Following resolution of Mr. White’s first appeal, he filed a second amended complaint against KDOC, various KDOC employees and correctional officers, and the private KDOC medical providers. See id. at 262-300 (Second Am. Compl., filed Oct. 14, 2015). In the second amended complaint, Mr. White asserted—as in the two prior iterations, and in accordance with the *738 district court’s instructions—that he sustained serious injuries during a March 2013 cell extraction, that Defendants denied him adequate medical care to redress these injuries, and that KDOC officials failed to promulgate or follow appropriate guidelines and procedures to prevent these constitutional deprivations. See, e.g., id. at 264-65 (alleging that he was injured, “ta-zored” [sic] and “pepper-sprayed” by KDOC officers, and then denied adequate medical care).
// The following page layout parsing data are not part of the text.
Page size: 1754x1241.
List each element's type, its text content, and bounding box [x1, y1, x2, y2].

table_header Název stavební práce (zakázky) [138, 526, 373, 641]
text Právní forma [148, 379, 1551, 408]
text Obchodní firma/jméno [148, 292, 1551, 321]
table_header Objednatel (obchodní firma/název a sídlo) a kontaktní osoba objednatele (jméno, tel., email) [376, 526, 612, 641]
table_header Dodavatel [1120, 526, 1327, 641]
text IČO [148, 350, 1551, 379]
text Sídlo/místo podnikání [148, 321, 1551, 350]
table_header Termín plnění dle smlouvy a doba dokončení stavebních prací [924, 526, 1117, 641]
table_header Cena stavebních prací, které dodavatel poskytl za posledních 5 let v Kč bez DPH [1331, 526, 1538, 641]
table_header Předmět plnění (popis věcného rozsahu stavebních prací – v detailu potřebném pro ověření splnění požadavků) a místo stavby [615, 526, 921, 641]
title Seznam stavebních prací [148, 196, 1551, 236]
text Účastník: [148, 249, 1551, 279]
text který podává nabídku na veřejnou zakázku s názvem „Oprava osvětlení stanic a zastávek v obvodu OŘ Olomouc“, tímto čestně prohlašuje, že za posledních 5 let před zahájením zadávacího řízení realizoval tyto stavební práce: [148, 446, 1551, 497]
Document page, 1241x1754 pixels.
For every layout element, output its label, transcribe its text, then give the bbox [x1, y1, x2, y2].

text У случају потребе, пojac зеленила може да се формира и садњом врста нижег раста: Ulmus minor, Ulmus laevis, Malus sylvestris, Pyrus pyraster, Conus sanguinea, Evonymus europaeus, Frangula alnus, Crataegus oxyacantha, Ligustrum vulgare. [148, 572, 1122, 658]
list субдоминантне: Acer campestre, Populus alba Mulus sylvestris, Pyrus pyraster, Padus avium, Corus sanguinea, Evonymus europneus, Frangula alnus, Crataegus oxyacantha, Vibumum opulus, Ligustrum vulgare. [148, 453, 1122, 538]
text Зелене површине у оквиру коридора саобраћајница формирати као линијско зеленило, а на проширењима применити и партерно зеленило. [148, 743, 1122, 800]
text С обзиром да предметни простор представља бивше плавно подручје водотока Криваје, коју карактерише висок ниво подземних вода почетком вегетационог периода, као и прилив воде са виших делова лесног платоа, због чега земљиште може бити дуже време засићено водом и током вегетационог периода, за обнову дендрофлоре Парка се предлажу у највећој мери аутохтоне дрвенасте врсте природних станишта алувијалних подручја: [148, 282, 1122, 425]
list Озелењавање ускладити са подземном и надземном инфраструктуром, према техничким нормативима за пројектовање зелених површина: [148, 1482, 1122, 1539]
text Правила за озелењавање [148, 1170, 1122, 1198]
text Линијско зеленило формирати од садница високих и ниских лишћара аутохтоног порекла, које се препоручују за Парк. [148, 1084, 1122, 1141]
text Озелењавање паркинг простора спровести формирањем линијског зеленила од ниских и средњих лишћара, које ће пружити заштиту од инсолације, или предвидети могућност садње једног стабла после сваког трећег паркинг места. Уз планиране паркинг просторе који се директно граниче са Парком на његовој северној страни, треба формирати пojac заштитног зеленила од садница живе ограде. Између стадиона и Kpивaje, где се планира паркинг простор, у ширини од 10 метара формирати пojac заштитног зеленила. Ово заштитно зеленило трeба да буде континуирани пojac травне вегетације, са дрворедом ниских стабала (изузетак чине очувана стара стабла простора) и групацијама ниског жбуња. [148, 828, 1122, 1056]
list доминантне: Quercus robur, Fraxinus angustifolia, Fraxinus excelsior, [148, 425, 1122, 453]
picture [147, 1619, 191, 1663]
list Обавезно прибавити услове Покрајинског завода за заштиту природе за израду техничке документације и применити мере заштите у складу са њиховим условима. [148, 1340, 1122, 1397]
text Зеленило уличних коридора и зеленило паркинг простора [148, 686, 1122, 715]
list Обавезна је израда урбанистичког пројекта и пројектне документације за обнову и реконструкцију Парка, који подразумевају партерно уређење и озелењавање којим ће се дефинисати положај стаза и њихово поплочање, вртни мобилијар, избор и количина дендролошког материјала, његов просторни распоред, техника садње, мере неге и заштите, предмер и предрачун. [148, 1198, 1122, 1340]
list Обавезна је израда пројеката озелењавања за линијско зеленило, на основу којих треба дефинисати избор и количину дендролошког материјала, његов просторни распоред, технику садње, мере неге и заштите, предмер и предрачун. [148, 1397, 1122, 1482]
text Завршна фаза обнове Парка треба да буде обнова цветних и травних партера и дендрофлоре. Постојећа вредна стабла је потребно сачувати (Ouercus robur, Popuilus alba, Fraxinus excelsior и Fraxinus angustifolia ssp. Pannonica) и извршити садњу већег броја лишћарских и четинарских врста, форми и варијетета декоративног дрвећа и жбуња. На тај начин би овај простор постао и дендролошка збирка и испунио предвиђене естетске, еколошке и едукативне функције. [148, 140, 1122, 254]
More specifically, Mr. White raised claims that: (1) KDOC officials failed to supervise their employees, failed to follow KDOC policies and procedures, and implemented policies so deficient that they led to a violation of his constitutional rights (“Count I”); (2) KDOC employees acted with deliberate indifference to his medical needs, despite his many requests through the state grievance procedure (“Count II”);- (3) the contract medical care provider for the KDOC, Correct Care Solutions (“CCS”), failed to provide timely and adequate medical care (“Count III”); (4) the contract medical care provider for the KDOC as of January 2014, Corizon Medical (“Corizon”), failed to provide timely and adequate medical care (“Count IV”); (5) KDOC’s chief medical officer, Dr. C.